Motherhood is not a hobby, it is a calling. You do not collect children because you find them cuter than stamps. It is not something to do if you can squeeze the time in. It is what God gave you time for.
– Motherhood Is a Calling (And Where Your Children Rank) (originally quoted by Elder Neil L. Andersen of the Quorum of the Twelve)
While looking through the pictures here on our site and on our adoption profile, I realized: boy, it looks like we take a lot of vacations. I’ve never really thought of ourselves as carefree – trust me, Shirly is many things, but she is not one to throw caution to the wind (that’s my job!) – but based on our pictures, it looks like we play a lot. San Diego, Seattle, Disneyworld, Disneyland (twice), Europe…
.,.okay, fine, we’ve done our share of traveling. To be candid, it’s a lot easier to do when you’re childless. And as we’ve been married quite a while without children, we’ve been accustomed to being able to go and do without worrying about the logistical challenges that come with kids. However, when we become parents, certain things are going to have to change. What do I see going out (or at least having to seriously modify) when babies come into the picture?
- Financial adjustments. We’re really very fortunate: I’ve been gainfully employed, my long-term prospects are bright (as mentioned in my bio, I’m presently in the Executive MBA program at the University of Texas), and we’ve been conservative with our finances. We foresee no real financial struggle with Shirly staying at home full-time with our children and me being the sole breadwinner. However, I will be the first to admit that we (okay, I) eat out way too often. That will certainly have to change. There are other frills we may have to clamp down on as well.
- Schedule latitude. Honestly, right now I really have very little free time to speak of: my schedule consists of work, school, church and occasional sleep. I’m sure free time will become even more scarce with children. No more visiting friends or going someplace on a whim. We’ll have to make time for certain priorities (date night!).
- Childproofing the house. I actually hadn’t thought about this until just now, but this might be pretty time consuming. Frankly, certain elements of our furniture are not terribly kid-friendly. We don’t have covers on our electrical outlets. We have breakables that a toddler could easily tip over when they start learning to walk. We’ll have to get gates for our staircase. And I suspect there will be at least a few potential hazards we hadn’t considered.

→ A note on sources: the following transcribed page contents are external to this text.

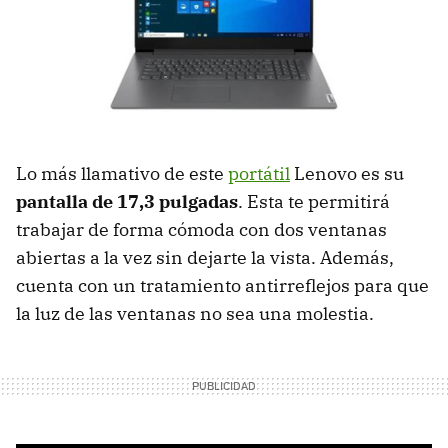
Lo más llamativo de este
portátil
Lenovo es su
pantalla de 17,3 pulgadas
. Esta te permitirá
trabajar de forma cómoda con dos ventanas
abiertas a la vez sin dejarte la vista. Además,
cuenta con un tratamiento antirreflejos para que
la luz de las ventanas no sea una molestia.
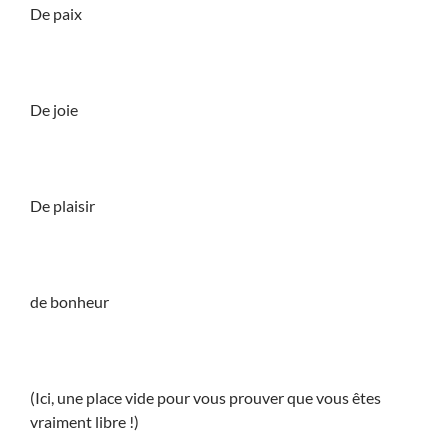
De paix
De joie
De plaisir
de bonheur
(Ici, une place vide pour vous prouver que vous êtes
vraiment libre !)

- Media choices. Actually, this isn’t what you might think. We don’t really watch a lot of TV – in fact, we don’t even get anything beyond terrestrial TV (no cable or satellite). We follow the counsel of the Church, so I think our movie collection, such as it is, doesn’t really need pruning. What we don’t have, aside from a fairly extensive Pixar collection, is kid-friendly movies. Because you know what? While I’m a huge Pixar fan, I never cared for Cars. And frankly, I didn’t have much use for Frozen, either. However, I imagine that plenty of such movies will be acquired in fairly short order.
This is just a very short list of adjustments that await us when we have children. I’m sure somebody will drop a comment in the thread about something I totally failed to consider. The bottom line is that parenthood entails sacrifice. Bring it on. It’s a sacrifice that I am quite happy to make. Because sacrifice brings forth blessings, and we are so very desirous to experience the blessings of parenthood.